Espantosa arquitetura da escrita, onde não falta o bobo italiano, passeios de burro, igrejas como não há no outro Portugal. Veja-se só: “A única igreja no Norte de Portugal que se pode comparar vagamente com a da Moutosa é a da Montaria, no caminho de Orbacém para São João de Arga. Mas é melhor não comparar. O curioso distinguirá imediatamente uma qualidade única em São Lourenço. Possui, como só a Torre de Belém, uma proporção de medidas que equilibra o pensamento ao primeiro relance. Olhando-se em frente fica-se à procura do desnível e do imperfeito. O talho de pedra granítica, com os santos padroeiros das principais freguesias da Ribeira Lima empunhando uma escada para subirem mais facilmente ao Céu, transmite uma doçura de penetração que envolve até o menos crente.”
Não esqueça o leitor de acompanhar a trama amorosa do Cavaleiro por Madeleine, tudo isto num lugar soberbo, de nome a Fontinha, que “fora desde tempos idos o ponto de partida dos Barbelas para as viagens de aquém e além-mar. Daquele estreito molho de granito e terra batida, sombreado pelas ramagens quentes de salgueiros e choupos, as bateiras saíam em direção a Viana, donde os barcos de maior calado levavam a família aos mais diversos destinos do mundo.”
Não se fala aqui só do Portugal maravilhoso, há histórias de assombrar, é o caso do Grande Nevoeiro, uma das diabruras mais imprevistas do destino. “De Barcelos ao Lindoso, dos contrafortes do Gerês até às terras raianas do rio Minho, e descendo pela linha das costa, montes e vales ficaram cobertos de um misto de nevoeiro e neve que transformou o sentido do voo das aves e deu aos homens uma atitude meio religiosa meio borguista que perdurou pelos tempos.”
Porventura por sermos descentes dos Barbelas, é imperativo dever nosso conhecer de fio a pavio toda esta saga genialmente redigida por Rúben A. Está aqui o nosso retrato, caso não esteja muito iludido: “Falavam, falavam, conversando fiado por tempos sem conta, discutiam, assentavam decisões e conversas, e ao fim encaminhavam-se ao natural de nada se ter passado. Enfim, o que havia era, bem ou mal, a prata da casa.

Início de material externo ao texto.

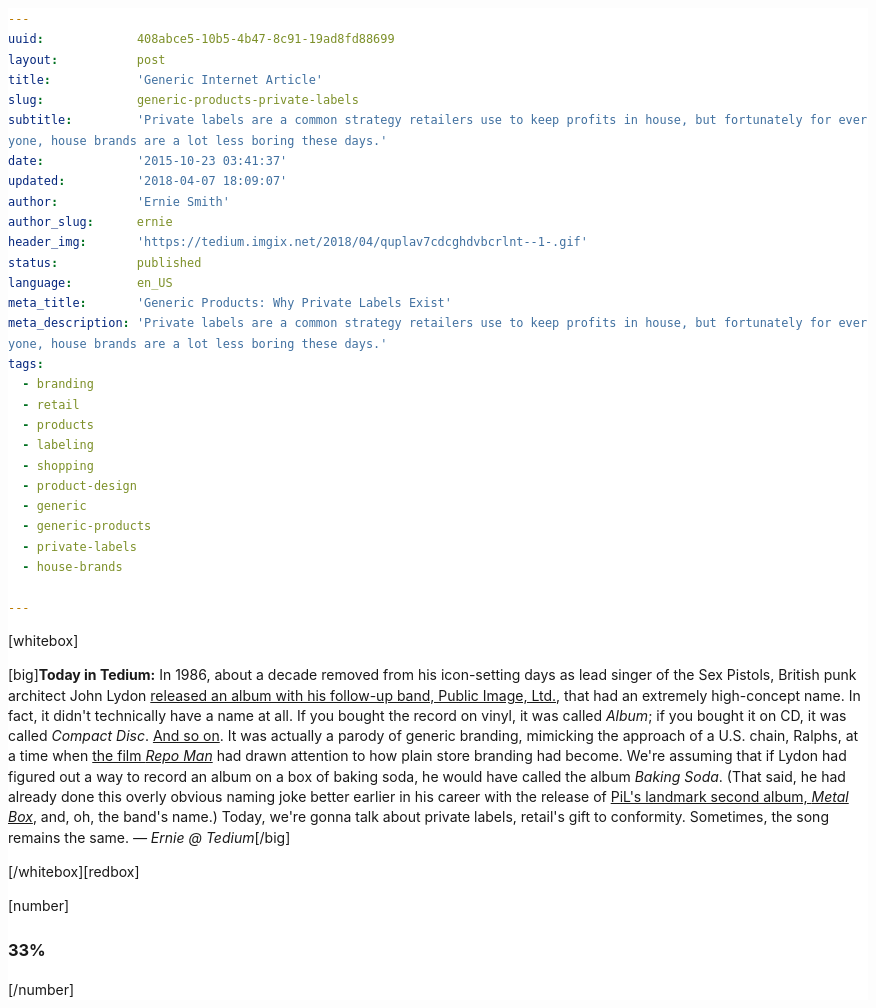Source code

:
 ```yaml
---
uuid:             408abce5-10b5-4b47-8c91-19ad8fd88699
layout:           post
title:            'Generic Internet Article'
slug:             generic-products-private-labels
subtitle:         'Private labels are a common strategy retailers use to keep profits in house, but fortunately for everyone, house brands are a lot less boring these days.'
date:             '2015-10-23 03:41:37'
updated:          '2018-04-07 18:09:07'
author:           'Ernie Smith'
author_slug:      ernie
header_img:       'https://tedium.imgix.net/2018/04/quplav7cdcghdvbcrlnt--1-.gif'
status:           published
language:         en_US
meta_title:       'Generic Products: Why Private Labels Exist'
meta_description: 'Private labels are a common strategy retailers use to keep profits in house, but fortunately for everyone, house brands are a lot less boring these days.'
tags:
  - branding
  - retail
  - products
  - labeling
  - shopping
  - product-design
  - generic
  - generic-products
  - private-labels
  - house-brands

---
```


[whitebox] 

[big]**Today in Tedium:** In 1986, about a decade removed from his icon-setting days as lead singer of the Sex Pistols, British punk architect John Lydon [released an album with his follow-up band, Public Image, Ltd.](http://amzn.to/1GUwjnl), that had an extremely high-concept name. In fact, it didn't technically have a name at all. If you bought the record on vinyl, it was called *Album*; if you bought it on CD, it was called *Compact Disc*. [And so on](http://cdn.head-fi.org/8/87/1000x500px-LL-87446b5a_4431A.jpg). It was actually a parody of generic branding, mimicking the approach of a U.S. chain, Ralphs, at a time when [the film *Repo Man*](https://www.youtube.com/watch?v=d9k09WPpNeo) had drawn attention to how plain store branding had become. We're assuming that if Lydon had figured out a way to record an album on a box of baking soda, he would have called the album *Baking Soda*. (That said, he had already done this overly obvious naming joke better earlier in his career with the release of [PiL's landmark second album, *Metal Box*](http://amzn.to/1LMAFSX), and, oh, the band's name.) Today, we're gonna talk about private labels, retail's gift to conformity. Sometimes, the song remains the same. *— Ernie @ Tedium*[/big]

[/whitebox][redbox]

[number]
### 33%
[/number]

Aquela prata que se apresentava nas grandes ocasiões de cerimónia e onde se comia a malga do caldo-verde e o naco de broa acompanhado de uma lasca de bacalhau cru ou de uma rodela de enchido de porco. Um destino embebido de fatalismo, uma espécie de não-te rales. O resto não os preocupava em profundidade.”
Nem vale a pena insistir que estamos perante um livro de leitura obrigatória.